BEGIN Input data
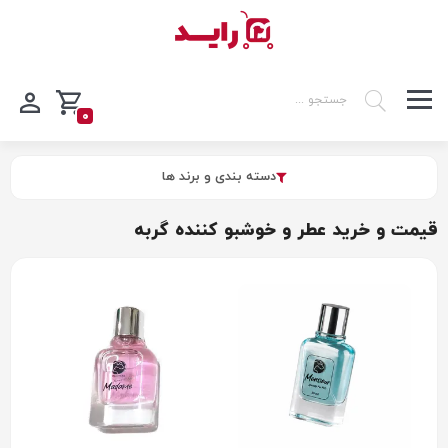
0
دسته بندی و برند ها
قیمت و خرید عطر و خوشبو کننده گربه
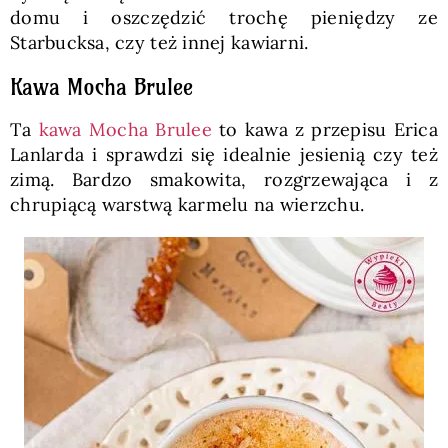
domu i oszczędzić trochę pieniędzy ze
Starbucksa, czy też innej kawiarni.
Kawa Mocha Brulee
Ta
kawa Mocha Brulee
to kawa z przepisu Erica
Lanlarda i sprawdzi się idealnie jesienią czy też
zimą. Bardzo smakowita, rozgrzewająca i z
chrupiącą warstwą karmelu na wierzchu.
END Input data
Problem
Show every line of the items that contains the word "Mocha".

Answer to the exercise
Kawa Mocha Brulee
kawa Mocha Brulee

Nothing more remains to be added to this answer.